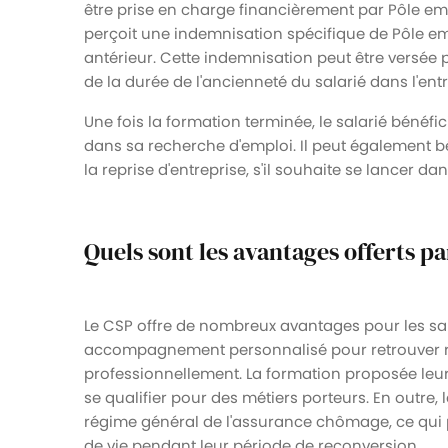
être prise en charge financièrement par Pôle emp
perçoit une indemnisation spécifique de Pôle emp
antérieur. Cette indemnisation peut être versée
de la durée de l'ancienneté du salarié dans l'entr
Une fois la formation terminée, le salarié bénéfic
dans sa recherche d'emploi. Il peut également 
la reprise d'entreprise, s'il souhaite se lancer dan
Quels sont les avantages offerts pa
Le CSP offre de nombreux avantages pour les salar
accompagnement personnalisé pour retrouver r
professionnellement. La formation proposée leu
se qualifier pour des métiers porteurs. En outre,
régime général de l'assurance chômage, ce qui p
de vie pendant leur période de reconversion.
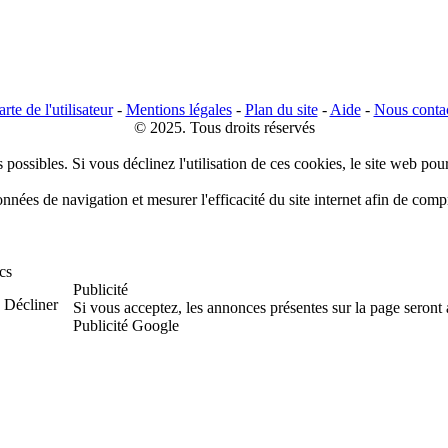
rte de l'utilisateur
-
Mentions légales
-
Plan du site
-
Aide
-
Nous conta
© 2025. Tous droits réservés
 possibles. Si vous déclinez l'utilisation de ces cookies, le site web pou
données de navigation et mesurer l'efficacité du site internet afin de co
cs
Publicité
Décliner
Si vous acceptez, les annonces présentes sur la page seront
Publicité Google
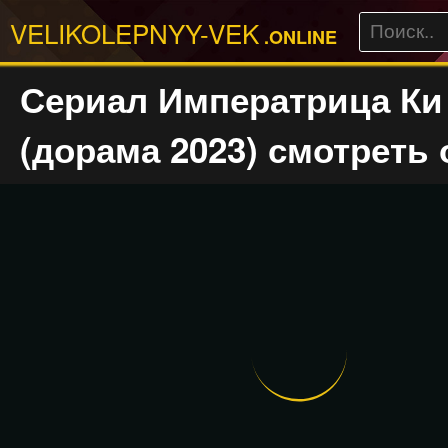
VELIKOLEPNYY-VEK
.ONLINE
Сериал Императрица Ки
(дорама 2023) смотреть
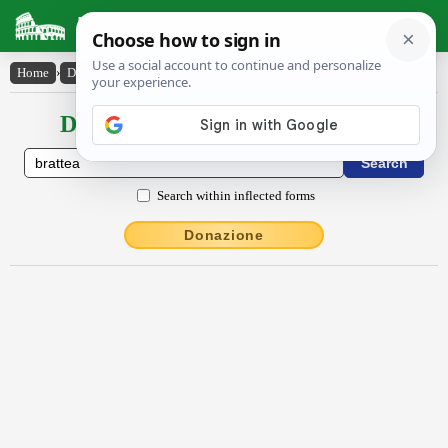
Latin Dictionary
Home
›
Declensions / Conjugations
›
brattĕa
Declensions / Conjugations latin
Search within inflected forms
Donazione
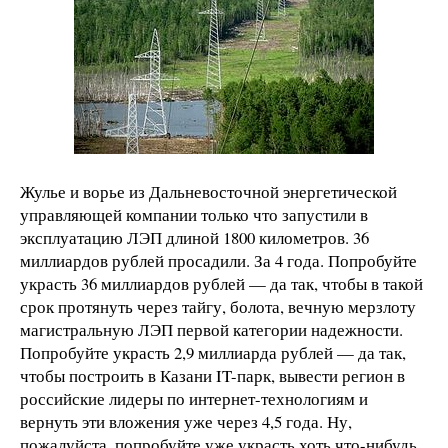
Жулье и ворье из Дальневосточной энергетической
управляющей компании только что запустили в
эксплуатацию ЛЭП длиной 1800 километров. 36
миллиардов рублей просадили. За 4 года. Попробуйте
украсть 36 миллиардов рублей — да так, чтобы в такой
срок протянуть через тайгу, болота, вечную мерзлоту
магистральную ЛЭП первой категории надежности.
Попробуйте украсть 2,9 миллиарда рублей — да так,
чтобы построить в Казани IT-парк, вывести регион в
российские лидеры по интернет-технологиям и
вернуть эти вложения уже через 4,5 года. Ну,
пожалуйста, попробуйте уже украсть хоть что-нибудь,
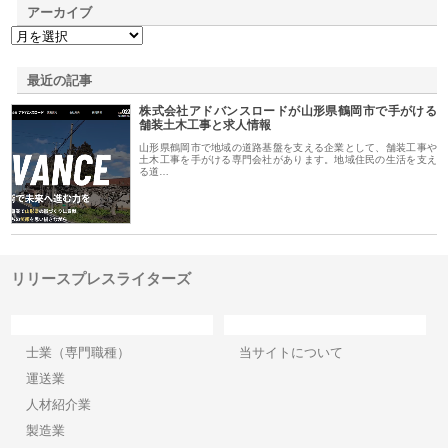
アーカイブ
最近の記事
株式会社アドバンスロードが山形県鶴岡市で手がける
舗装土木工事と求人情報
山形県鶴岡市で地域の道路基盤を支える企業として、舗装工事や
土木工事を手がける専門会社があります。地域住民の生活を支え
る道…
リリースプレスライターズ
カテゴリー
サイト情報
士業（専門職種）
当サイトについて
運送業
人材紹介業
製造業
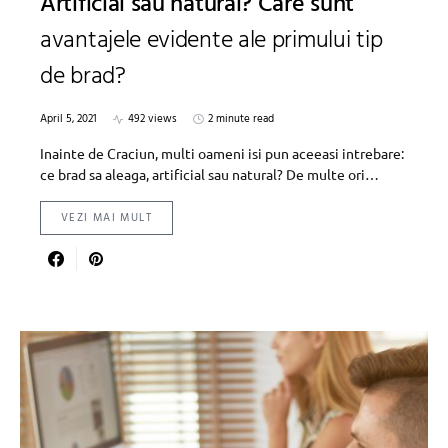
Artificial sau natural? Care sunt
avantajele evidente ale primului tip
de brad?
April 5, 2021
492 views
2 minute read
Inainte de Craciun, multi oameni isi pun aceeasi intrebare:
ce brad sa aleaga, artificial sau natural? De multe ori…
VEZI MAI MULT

▶ **Written task**:
Rewrite every line of text from the material above as one numbered list, leaving out blank lines. Include only the text, not the pictures.

▶ **Your solution**:
1. être prise en charge financièrement par Pôle emp
2. perçoit une indemnisation spécifique de Pôle emp
3. antérieur. Cette indemnisation peut être versée
4. de la durée de l'ancienneté du salarié dans l'entr
5. Une fois la formation terminée, le salarié bénéfic
6. dans sa recherche d'emploi. Il peut également 
7. la reprise d'entreprise, s'il souhaite se lancer dan
8. Quels sont les avantages offerts pa
9. Le CSP offre de nombreux avantages pour les salar
10. accompagnement personnalisé pour retrouver r
11. professionnellement. La formation proposée leu
12. se qualifier pour des métiers porteurs. En outre,
13. régime général de l'assurance chômage, ce qui p
14. de vie pendant leur période de reconversion.
15. rte de l'utilisateur
16. -
17. Mentions légales
18. -
19. Plan du site
20. -
21. Aide
22. -
23. Nous conta
24. © 2025. Tous droits réservés
25.  possibles. Si vous déclinez l'utilisation de ces cookies, le site web pou
26. données de navigation et mesurer l'efficacité du site internet afin de co
27. cs
28. Publicité
29. Décliner
30. Si vous acceptez, les annonces présentes sur la page seront
31. Publicité Google
32. VELIKOLEPNYY-VEK
33. .ONLINE
34. Сериал Императрица Ки
35. (дорама 2023) смотреть
36. Latin Dictionary
37. Home
38. ›
39. Declensions / Conjugations
40. ›
41. brattĕa
42. Declensions / Conjugations latin
43. Search within inflected forms
44. Donazione
45. Жулье и ворье из Дальневосточной энергетической
46. управляющей компании только что запустили в
47. эксплуатацию ЛЭП длиной 1800 километров. 36
48. миллиардов рублей просадили. За 4 года. Попробуйте
49. украсть 36 миллиардов рублей — да так, чтобы в такой
50. срок протянуть через тайгу, болота, вечную мерзлоту
51. магистральную ЛЭП первой категории надежности.
52. Попробуйте украсть 2,9 миллиарда рублей — да так,
53. чтобы построить в Казани IT-парк, вывести регион в
54. российские лидеры по интернет-технологиям и
55. вернуть эти вложения уже через 4,5 года. Ну,
56. пожалуйста, попробуйте уже украсть хоть что-нибудь,
57. アーカイブ
58. 最近の記事
59. 株式会社アドバンスロードが山形県鶴岡市で手がける
60. 舗装土木工事と求人情報
61. 山形県鶴岡市で地域の道路基盤を支える企業として、舗装工事や
62. 土木工事を手がける専門会社があります。地域住民の生活を支え
63. る道…
64. リリースプレスライターズ
65. カテゴリー
66. サイト情報
67. 士業（専門職種）
68. 当サイトについて
69. 運送業
70. 人材紹介業
71. 製造業
72. Artificial sau natural? Care sunt
73. avantajele evidente ale primului tip
74. de brad?
75. April 5, 2021
76. 492 views
77. 2 minute read
78. Inainte de Craciun, multi oameni isi pun aceeasi intrebare:
79. ce brad sa aleaga, artificial sau natural? De multe ori…
80. VEZI MAI MULT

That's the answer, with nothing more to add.